GIALLOROSSI

Pd, per l'alleanza vedrà le (5) stelle

I dem piemontesi osservano con attenzione e preoccupazione quanto sta accadendo in Lombardia e Lazio. La spregiudicatezza di Conte e i mutati rapporti di forza potrebbero persino costringerli a cedere sul nome dello sfidante di Cirio. La nemesi di Appendino

Fare i conti con Conte. È quel che, piaccia o no, toccherà al Pd in Piemonte da qui al 2024, man mano che le elezioni regionali si profilano all’orizzonte e la questione non è (solo) quella dell’accordo con il partito dell’ex premier pentastellato, ma le possibili richieste che da quel fronte proverranno. Detta più brutalmente: chi oggi nel partito che s’appresta ad attraversare il deserto senza ancora vedere l’oasi del congresso e da lì uscire con il successore di Enrico Letta, è pronto a escludere che, sondaggi alla mano, l’avvocato del popolo accetti che il suo movimento faccia il semplice comprimario senza rivendicare la piena condivisione della scelta del candidato alla presidenza della Regione o, addirittura, di esprimerlo? 

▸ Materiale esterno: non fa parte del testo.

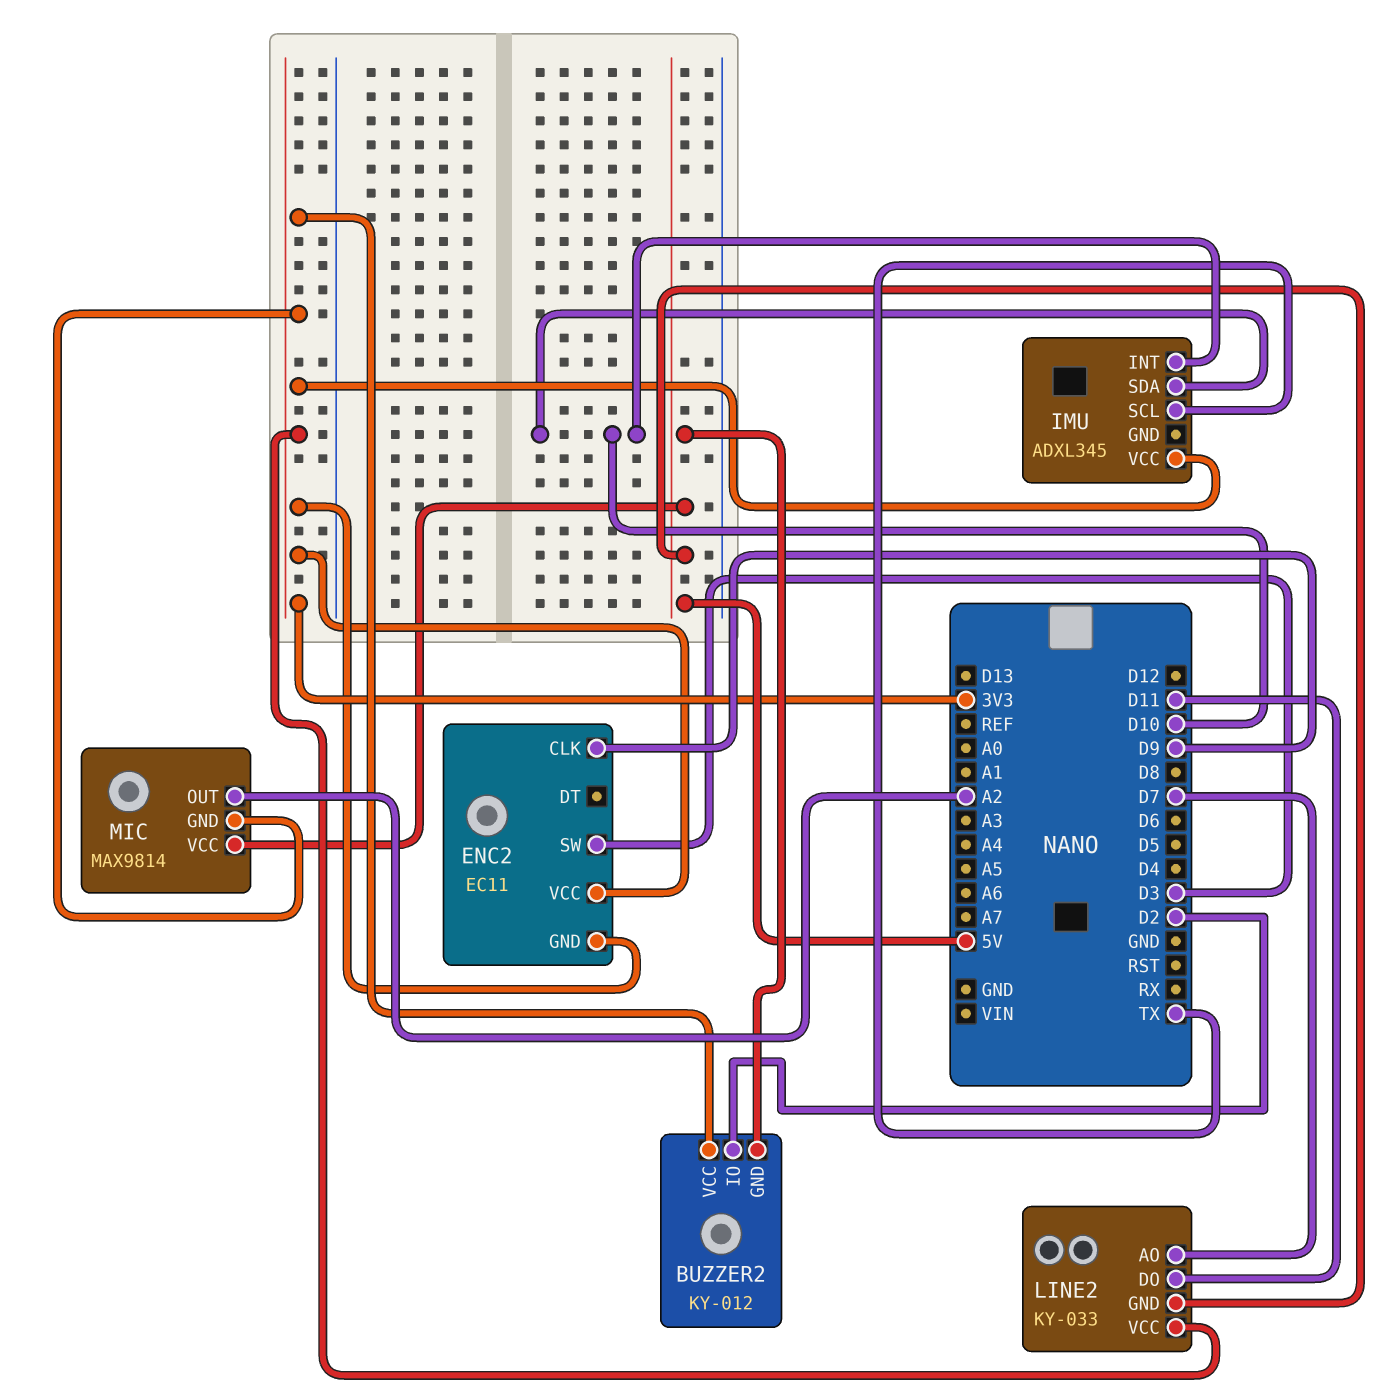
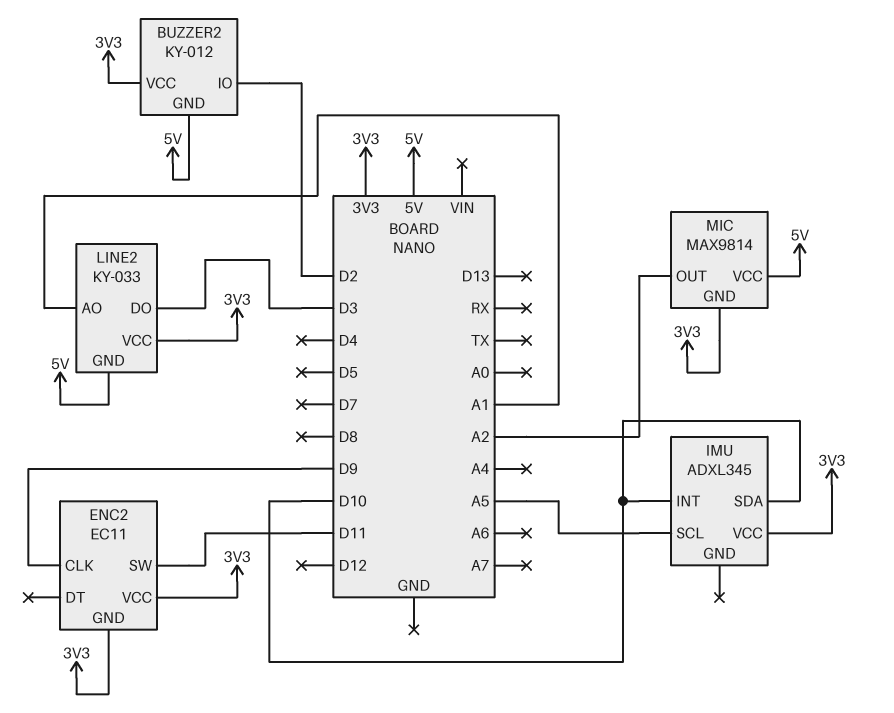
ENC2 pin SW: D3 -> D11
IMU pin SCL: TX -> A5
LINE2 pin AO: D7 -> A1
LINE2 pin DO: D11 -> D3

Certo, l’aver davanti le regionali in Lazio e in Lombardia, per non dire le assise congressuali con i conseguenti rinnovi degli organismi direttivi territoriali, è un vantaggio per i dem sognanti un ritorno alla guida del Piemonte. Passaggi importanti e snodi cruciali, ma anche per questo utili a calibrare mosse e strategie con quell’anno in più di margine di cui possono godere i piddini piemontesi, senza tuttavia ad oggi aver modo di superare quello che potrebbe essere il nodo (gordiano) dei Cinquestelle.

Paradossalmente le regionali potrebbero rappresentare una nemesi di quanto accadde per il Comune di Torino: se allora, un anno fa, la sindaca oggi deputata Chiara Appendino lavorò per un fronte con i dem guardando a una candidatura civica per la sua successione (in cima c’era il rettore del Politecnico Guido Saracco) ricevendo picche dal Pd subalpino, in primis dal suo futuro erede a Palazzo di Città Stefano Lo Russo, per provare a riconquistare la Regione saranno i dem a dover chiedere l’aiuto grillino. Ma a che prezzo? Quello che stabilirà Giuseppe Conte, il quale non ha avuto difficoltà in questi mesi a mostrare tutta la sua spregiudicatezza politica, a partire dalla giravolta in Sicilia per poi proseguire su uno schema assai preoccupante per il Nazareno e le sue dependance locali.

L’entente più che cordiale che segna i rapporti tra i gruppi consiliari di Pd e M5s a Palazzo Lascaris è un potenziale atout, ma non deve indurre a immaginare il partito di Conte pronto ad accettare ogni decisione che arrivi dai compagni di opposizione ad Alberto Cirio al momento della scelta dell’aspirante governatore. La tattica dell’avvocato di Volturara Appula, se non muterà, è chiara, il disegno di un’opa ostile sull’ex alleato nel suo secondo mandato a Palazzo Chigi altrettanto. 

Come si diceva, non poco peseranno le precedenti tornate elettorali in Lazio e Lombardia, così come quel congresso del Pd che ancora ieri uno degli aspiranti inquilini di piazza Castello come Daniele Valle reclamava “il prima possibile per avere una linea politica chiara e una guida legittimata”. Anche questo un segnale dell’aria che tira tra i dem subalpini con un occhio al Pirellone e l’altro al Nazareno. Perché se poi alzano lo sguardo al cielo a veder le stelle rischiano di fare un salto avanti nel tempo, a quei mesi che precederanno il voto del 2024 in cui, se le cose non cambieranno, dovranno fare i conti con Conte. E il risultato potrebbe essere più pesante dell’immaginabile.